Bug #5095
closed[FUSE] arv-mount takes up too much memory and occassionally crashes when listing large 'home' directory
100%
Description
On lightning-dev2 (qr1hi), in the home directory of my keep mount (/home/abram/keep/home), doing an 'ls' causes arv-mount to balloon to 95% usage and sometimes crash. The 'ls' command itself sometimes takes upwards of 5-15 minutes to complete.
~$ cd keep/home ~/keep/home$ ls
(this could take more than 5 minutes or so).
If it completes without crashing arv-mount (and me needing to remount the keep mount point), then subsequent directory listings run without too much issue. I think arv-mount also settles down to a memory usage that's more reasonable (right now it's at 50% or so).
File access in the keep mount, by going to ~/keep/by_id/<PDH> for example, while the 'ls' is running works fine.
I believe I have around 1.7k elements in my 'home' project.
Updated by Brett Smith almost 10 years ago
- Subject changed from arv-mount takes up too much memory and occassionally crashes when listing the 'home' directory in my keep mount to [FUSE] arv-mount takes up too much memory and occassionally crashes when listing large 'home' directory
- Category set to Keep
Updated by Tom Clegg almost 10 years ago
- arv-mount is retrieving the manifest_text for all those collections, even though it doesn't need to do that in order to show a list of files.
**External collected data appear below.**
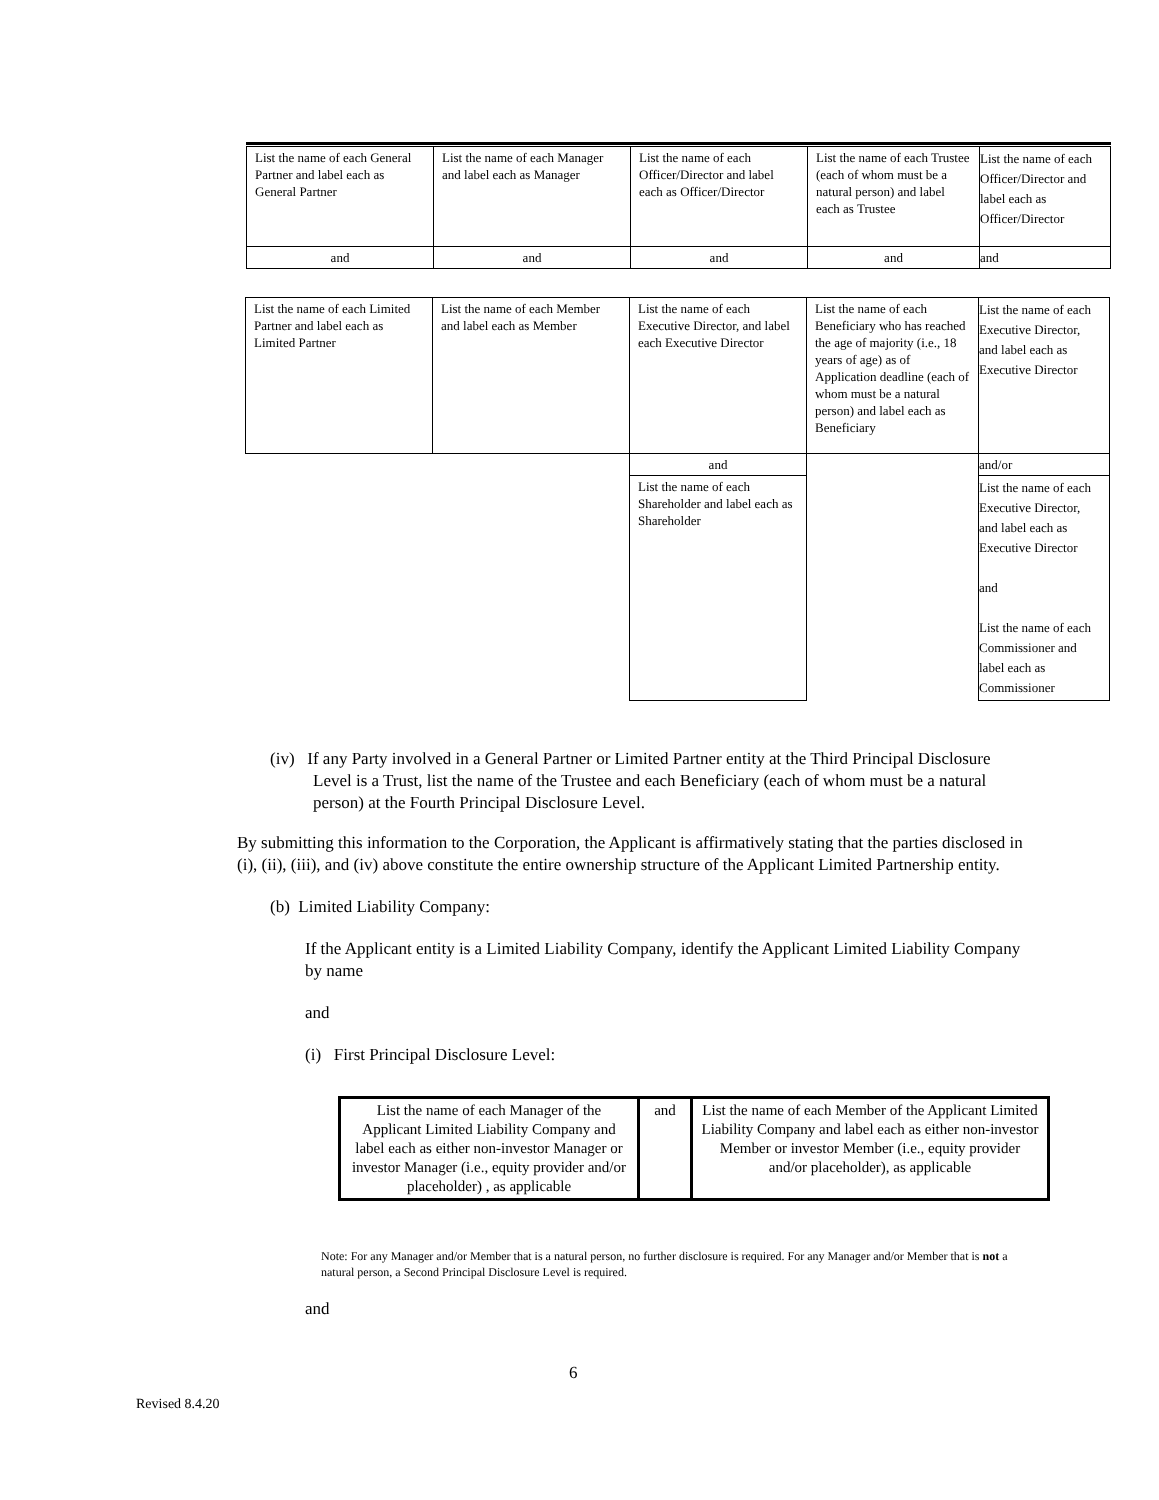| List the name of each General Partner and label each as General Partner | List the name of each Manager and label each as Manager | List the name of each Officer/Director and label each as Officer/Director | List the name of each Trustee (each of whom must be a natural person) and label each as Trustee | List the name of each Officer/Director and label each as Officer/Director |
| and | and | and | and | and |
| List the name of each Limited Partner and label each as Limited Partner | List the name of each Member and label each as Member | List the name of each Executive Director, and label each Executive Director | List the name of each Beneficiary who has reached the age of majority (i.e., 18 years of age) as of Application deadline (each of whom must be a natural person) and label each as Beneficiary | List the name of each Executive Director, and label each as Executive Director |
| | | and | | and/or |
| | | List the name of each Shareholder and label each as Shareholder | | List the name of each Executive Director, and label each as Executive Director and List the name of each Commissioner and label each as Commissioner |
(iv) If any Party involved in a General Partner or Limited Partner entity at the Third Principal Disclosure Level is a Trust, list the name of the Trustee and each Beneficiary (each of whom must be a natural person) at the Fourth Principal Disclosure Level.
By submitting this information to the Corporation, the Applicant is affirmatively stating that the parties disclosed in (i), (ii), (iii), and (iv) above constitute the entire ownership structure of the Applicant Limited Partnership entity.
(b) Limited Liability Company:
If the Applicant entity is a Limited Liability Company, identify the Applicant Limited Liability Company by name
and
(i) First Principal Disclosure Level:
| List the name of each Manager of the Applicant Limited Liability Company and label each as either non-investor Manager or investor Manager (i.e., equity provider and/or placeholder) , as applicable | and | List the name of each Member of the Applicant Limited Liability Company and label each as either non-investor Member or investor Member (i.e., equity provider and/or placeholder), as applicable |
Note: For any Manager and/or Member that is a natural person, no further disclosure is required. For any Manager and/or Member that is not a natural person, a Second Principal Disclosure Level is required.
and
6
Revised 8.4.20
- arv-mount isn't retrieving the manifest_text, but apiserver is spending a lot of time preprocessing each collection/page anyway.
- arv-mount is fetching smaller pages than necessary. (Perhaps limit=1000 better if you know you're just going to keep asking for more pages anyway?)
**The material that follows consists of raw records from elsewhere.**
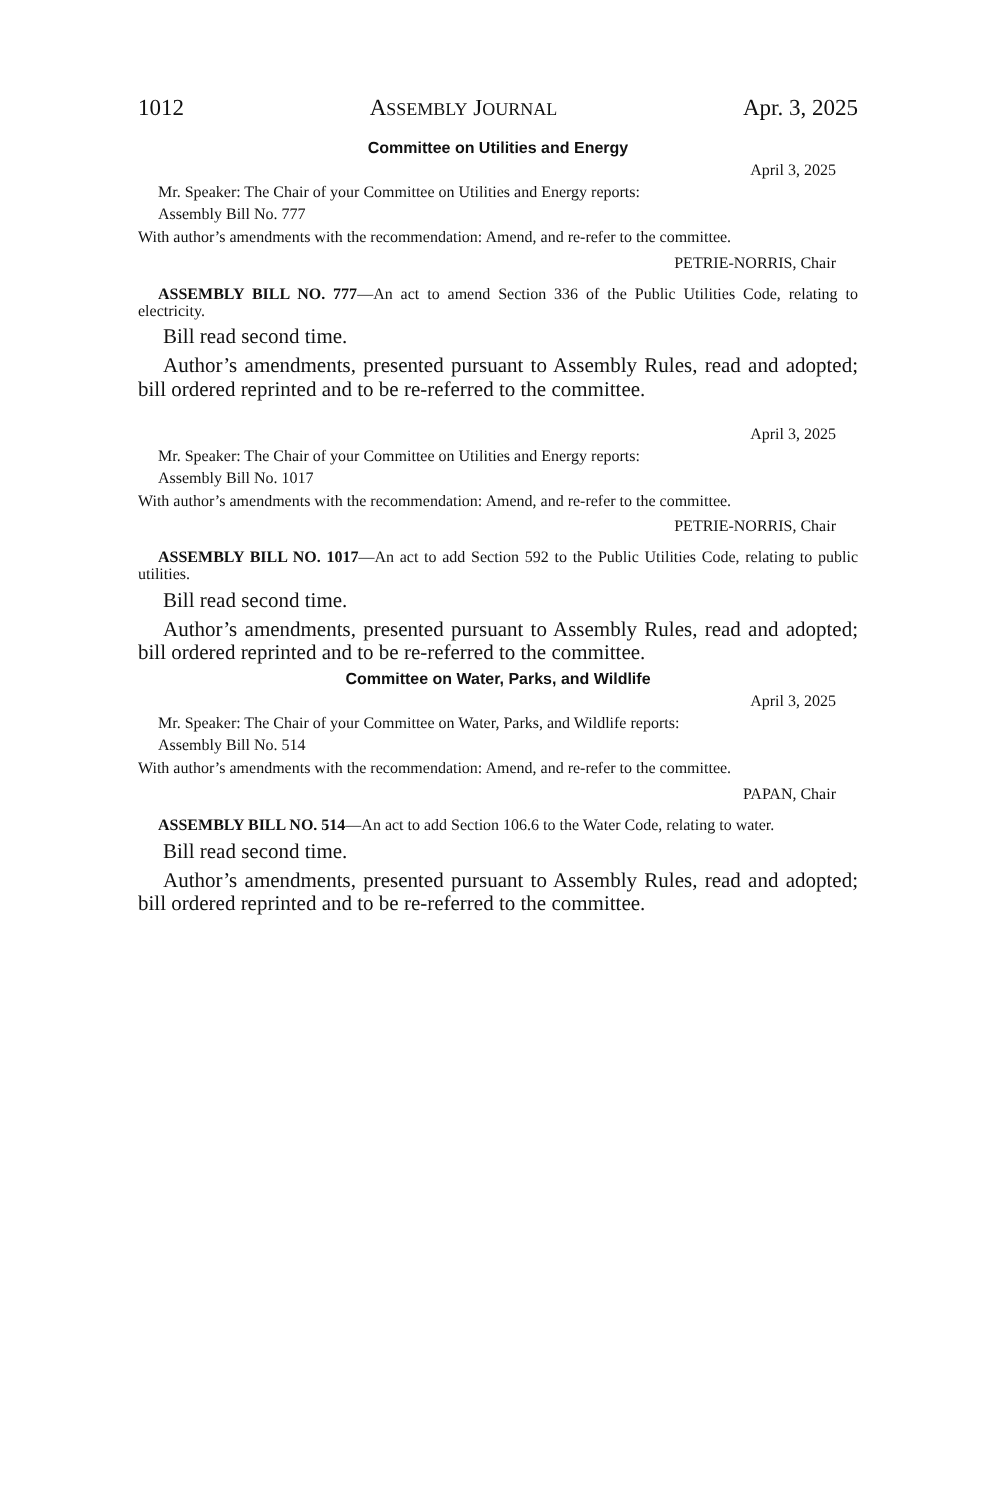1012 ASSEMBLY JOURNAL Apr. 3, 2025
Committee on Utilities and Energy
April 3, 2025
Mr. Speaker: The Chair of your Committee on Utilities and Energy reports:
Assembly Bill No. 777
With author’s amendments with the recommendation: Amend, and re-refer to the committee.
PETRIE-NORRIS, Chair
ASSEMBLY BILL NO. 777—An act to amend Section 336 of the Public Utilities Code, relating to electricity.
Bill read second time.
Author’s amendments, presented pursuant to Assembly Rules, read and adopted; bill ordered reprinted and to be re-referred to the committee.
April 3, 2025
Mr. Speaker: The Chair of your Committee on Utilities and Energy reports:
Assembly Bill No. 1017
With author’s amendments with the recommendation: Amend, and re-refer to the committee.
PETRIE-NORRIS, Chair
ASSEMBLY BILL NO. 1017—An act to add Section 592 to the Public Utilities Code, relating to public utilities.
Bill read second time.
Author’s amendments, presented pursuant to Assembly Rules, read and adopted; bill ordered reprinted and to be re-referred to the committee.
Committee on Water, Parks, and Wildlife
April 3, 2025
Mr. Speaker: The Chair of your Committee on Water, Parks, and Wildlife reports:
Assembly Bill No. 514
With author’s amendments with the recommendation: Amend, and re-refer to the committee.
PAPAN, Chair
ASSEMBLY BILL NO. 514—An act to add Section 106.6 to the Water Code, relating to water.
Bill read second time.
Author’s amendments, presented pursuant to Assembly Rules, read and adopted; bill ordered reprinted and to be re-referred to the committee.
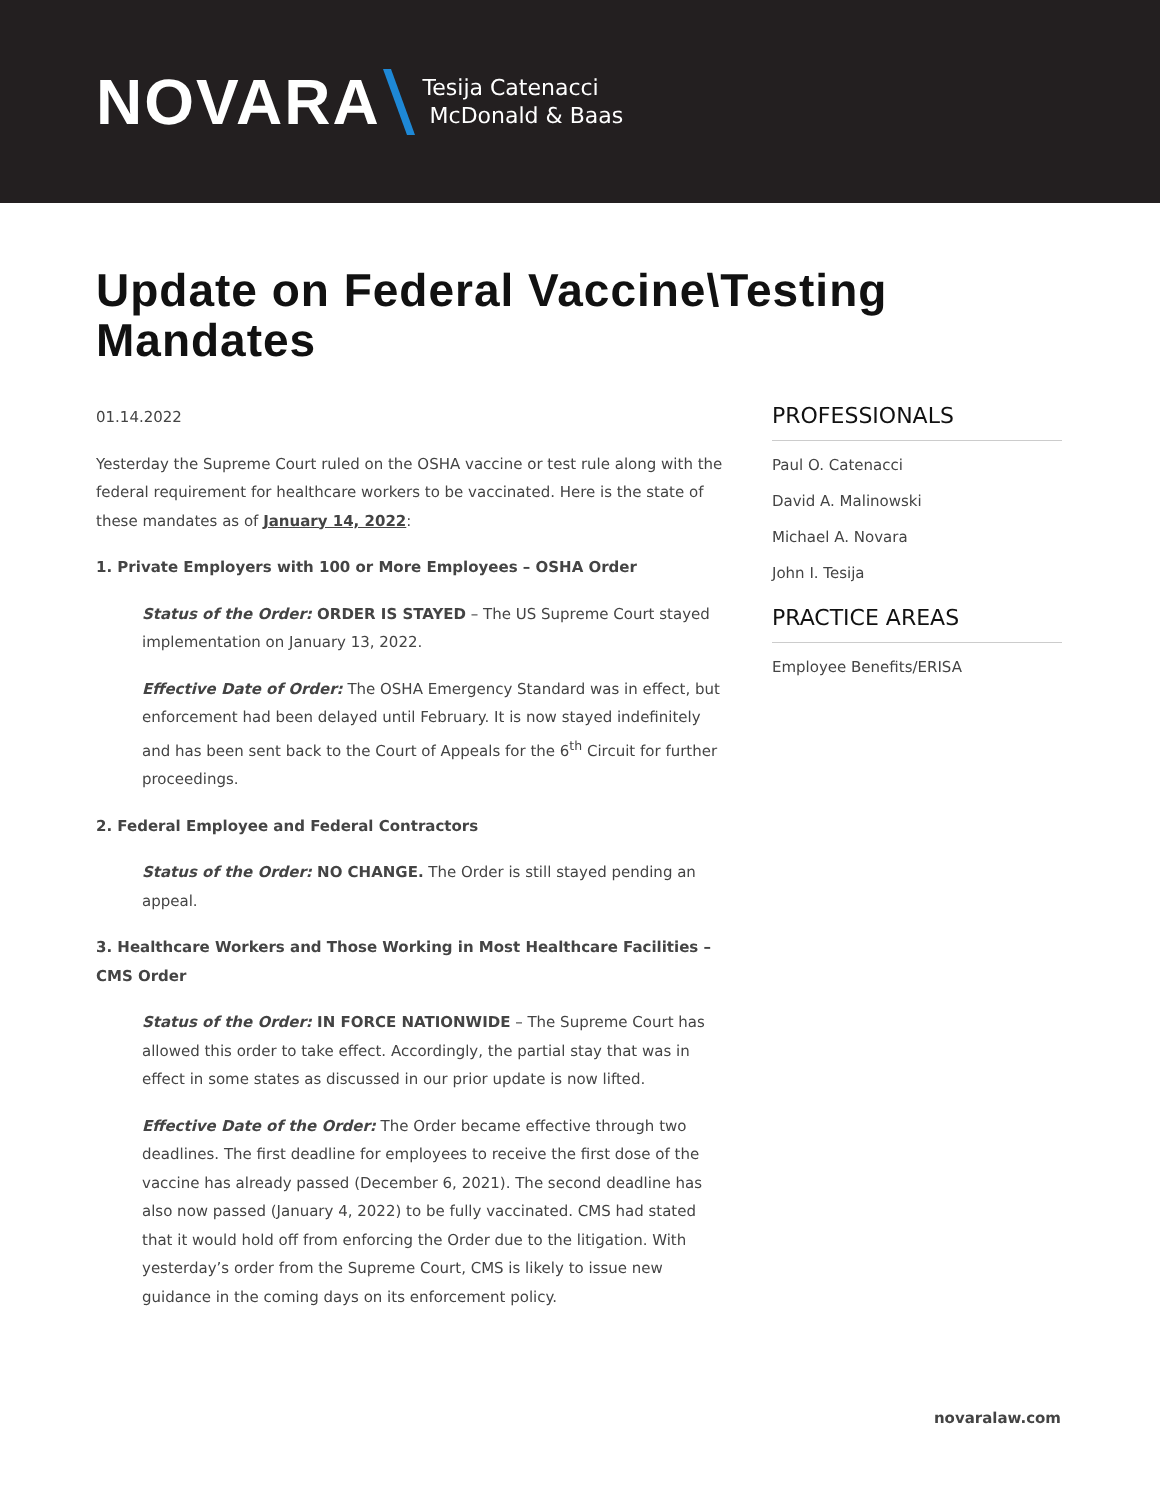NOVARA Tesija Catenacci
McDonald & Baas
Update on Federal Vaccine\Testing Mandates
01.14.2022
Yesterday the Supreme Court ruled on the OSHA vaccine or test rule along with the federal requirement for healthcare workers to be vaccinated. Here is the state of these mandates as of January 14, 2022:
1. Private Employers with 100 or More Employees – OSHA Order
Status of the Order: ORDER IS STAYED – The US Supreme Court stayed implementation on January 13, 2022.
Effective Date of Order: The OSHA Emergency Standard was in effect, but enforcement had been delayed until February. It is now stayed indefinitely and has been sent back to the Court of Appeals for the 6<sup>th</sup> Circuit for further proceedings.
2. Federal Employee and Federal Contractors
Status of the Order: NO CHANGE. The Order is still stayed pending an appeal.
3. Healthcare Workers and Those Working in Most Healthcare Facilities – CMS Order
Status of the Order: IN FORCE NATIONWIDE – The Supreme Court has allowed this order to take effect. Accordingly, the partial stay that was in effect in some states as discussed in our prior update is now lifted.
Effective Date of the Order: The Order became effective through two deadlines. The first deadline for employees to receive the first dose of the vaccine has already passed (December 6, 2021). The second deadline has also now passed (January 4, 2022) to be fully vaccinated. CMS had stated that it would hold off from enforcing the Order due to the litigation. With yesterday’s order from the Supreme Court, CMS is likely to issue new guidance in the coming days on its enforcement policy.
PROFESSIONALS
Paul O. Catenacci
David A. Malinowski
Michael A. Novara
John I. Tesija
PRACTICE AREAS
Employee Benefits/ERISA
novaralaw.com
Worth up to 1.0 points for investigating and reporting how much these (and other) factors contribute, even if the corresponding fixes aren't trivial.
Worth 2.0 points if the second point is a significant improvement.
Updated by Tom Clegg almost 10 years ago
- Category changed from Keep to FUSE
- Story points set to 2.0
Updated by Tom Clegg almost 10 years ago
- Target version changed from Bug Triage to 2015-02-18 sprint
Updated by Brett Smith almost 10 years ago
Reviewing 4106786.
- Directory uses the current time as the default mtime. CollectionDirectory overrides this with 0 for API collections that don't provide a modified_at value, but leaves Directory's default in place for collections retrieved from Keep. Isn't this kind of inconsistent?
- Sort of following along with the theme of this branch, wouldn't it save both time and code to update self._mtime in CollectionDirectory.new_collection? Then CollectionDirectory wouldn't need to override the mtime method at all, it could just use Directory's.
Thanks.
Updated by Peter Amstutz almost 10 years ago
- Status changed from New to In Progress
Updated by Peter Amstutz almost 10 years ago
Brett Smith wrote:
Reviewing 4106786.
- Directory uses the current time as the default mtime. CollectionDirectory overrides this with 0 for API collections that don't provide a modified_at value, but leaves Directory's default in place for collections retrieved from Keep. Isn't this kind of inconsistent?
I had not thought of that. It now defaults to 0 in both cases.
- Sort of following along with the theme of this branch, wouldn't it save both time and code to update self._mtime in CollectionDirectory.new_collection? Then CollectionDirectory wouldn't need to override the mtime method at all, it could just use Directory's.
Yes. Fixed.
Now at ef4e4a3
Updated by Brett Smith almost 10 years ago
Updated by Peter Amstutz almost 10 years ago
- Status changed from In Progress to Resolved
Applied in changeset arvados|commit:8b90f80efca772efd2697ffc70d7809c32564171.